Comment expliquer l’incapacité apparente de Léonardo DiCaprio à aimer ? Pourquoi chacune de ses relations – essentiellement avec des mannequins du Sports Illustrated Swinsuit Issue – se terminent-elles toujours au bout de quelques mois ? Et au-delà de ses conquêtes et ruptures à répétition, pourquoi l’amour semble-t-il de plus en plus rare de nos jours ?
Avec sa toute dernière bande dessinée, La rose la plus rouge s’épanouit, l’autrice féministe suédoise Liv Strömquist tente de comprendre la rareté apparente du sentiment amoureux dans nos sociétés contemporaines. Est-ce dû au narcissisme extrême propre à notre société capitaliste tel que le propose le philosophe sud-coréen Buyng-Chul Han ? Ou est-ce le « boom » du choix rationnel, fondement de notre époque où les choix sont multiples et la raison, essentielle à toutes décisions ? Serait-ce la conséquence de notre tendance psychologisante à nous analyser nous-mêmes et à notre attachement infaillible aux expert.e.s et à la science ? Ou est-ce la nouvelle figure de « l’homme accompli » qui établit son contrôle et sa domination émotionnelle sur le désir d’attachement des femmes ?

▸ **Données fournies**:
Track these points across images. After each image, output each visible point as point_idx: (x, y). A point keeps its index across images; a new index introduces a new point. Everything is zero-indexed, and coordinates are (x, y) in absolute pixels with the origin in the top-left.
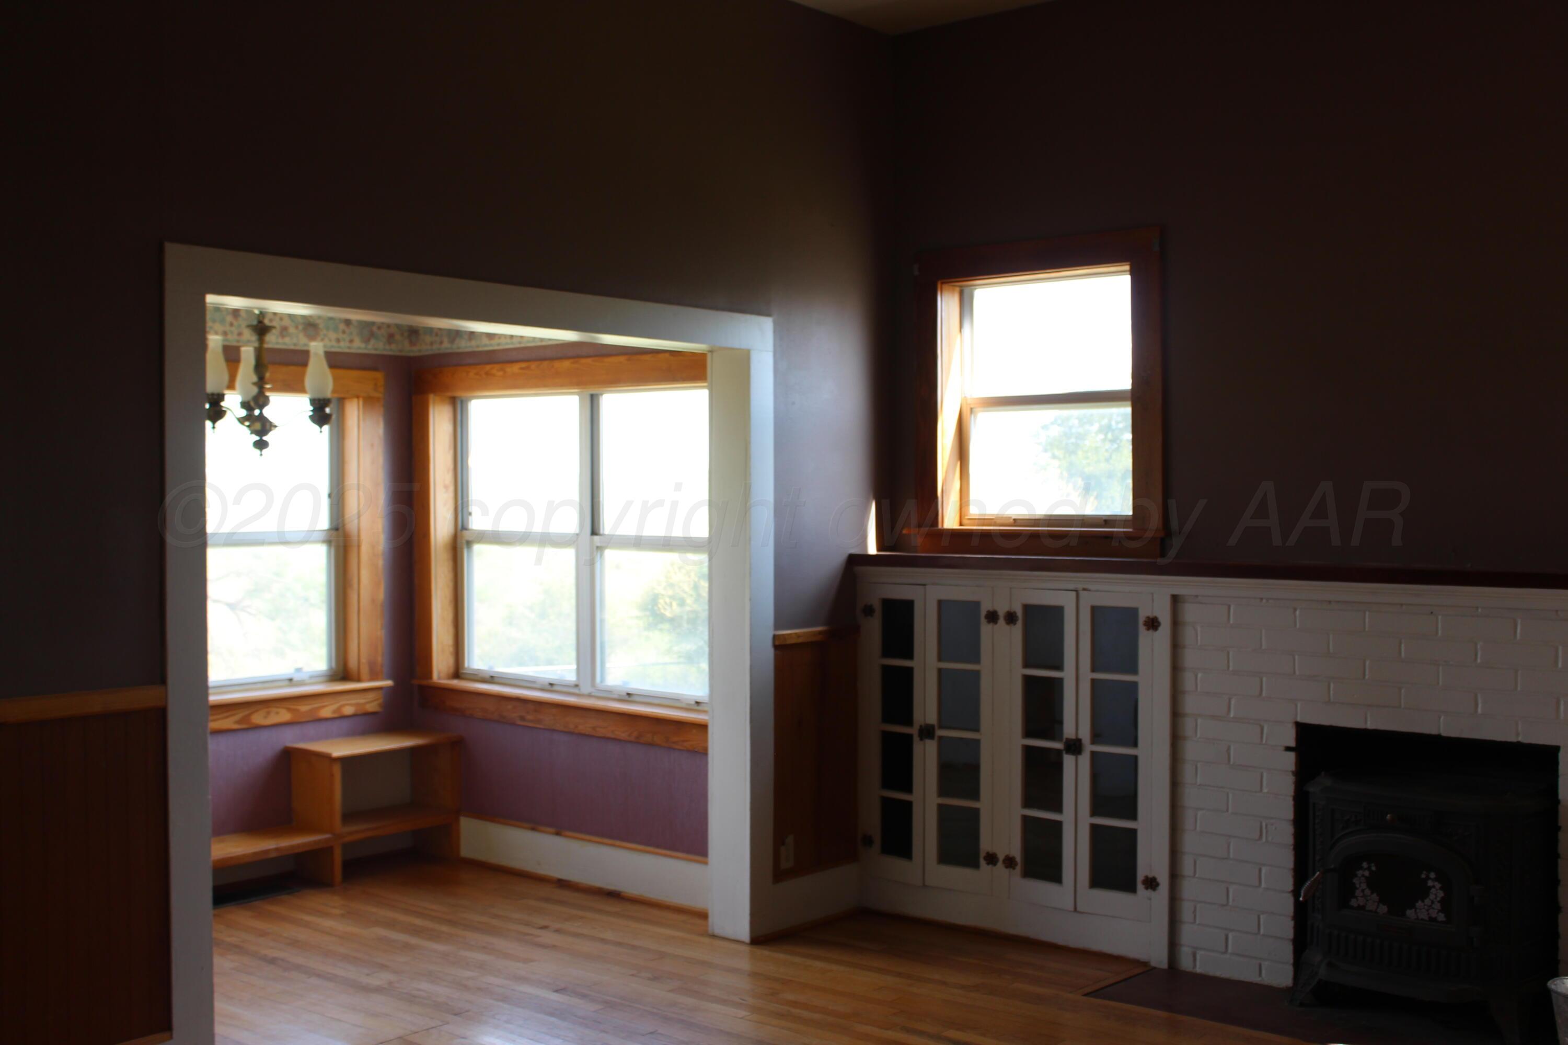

▸ **Travail à faire**:
• A. Recopiez tout le passage du texte sur la bande dessinée de Liv Strömquist, depuis « Avec sa toute » jusqu'à « des femmes ? ».
• B. Poursuivez le texte sur la bande dessinée de Liv Strömquist à partir de sa dernière phrase.

▸ **Réponses attendues**:
• A.
Avec sa toute dernière bande dessinée, La rose la plus rouge s’épanouit, l’autrice féministe suédoise Liv Strömquist tente de comprendre la rareté apparente du sentiment amoureux dans nos sociétés contemporaines. Est-ce dû au narcissisme extrême propre à notre société capitaliste tel que le propose le philosophe sud-coréen Buyng-Chul Han ? Ou est-ce le « boom » du choix rationnel, fondement de notre époque où les choix sont multiples et la raison, essentielle à toutes décisions ? Serait-ce la conséquence de notre tendance psychologisante à nous analyser nous-mêmes et à notre attachement infaillible aux expert.e.s et à la science ? Ou est-ce la nouvelle figure de « l’homme accompli » qui établit son contrôle et sa domination émotionnelle sur le désir d’attachement des femmes ?

• B.
En prenant d’assaut nos bases et fondements sociaux, l’autrice de l’adulée bande dessinée L’origine du monde déconstruit nos compréhensions et perceptions de l’amour érigées en tant que vérités. Elle met à mal notre société de consommation, notre narcissisme égocentrique qui se soucie davantage de notre propre image, objet de désir, que de l’Autre. Elle critique cette propension à tout analyser, tout décortiquer, tout comprendre et tout rationaliser et voit le féminisme d’« auto-empowerment » comme un moyen déformé de cultiver notre société de performance et notre individualisme.
Strömquist choque, secoue et affronte les conceptions profondes que l’on entretient vis-à-vis de nos relations amoureuses, mais aussi de notre société. En jonglant avec les écrits des grand.e.s philosophes, sociologues et écrivain.e.s d’hier et d’aujourd’hui, tout en personnifiant ses propos avec des personnages tels que Schtroumpf à lunettes, Jabba the Hutt ou encore Panoramix, elle propose un essai tant rigoureux qu’humoristique sous forme de BD. Du génie !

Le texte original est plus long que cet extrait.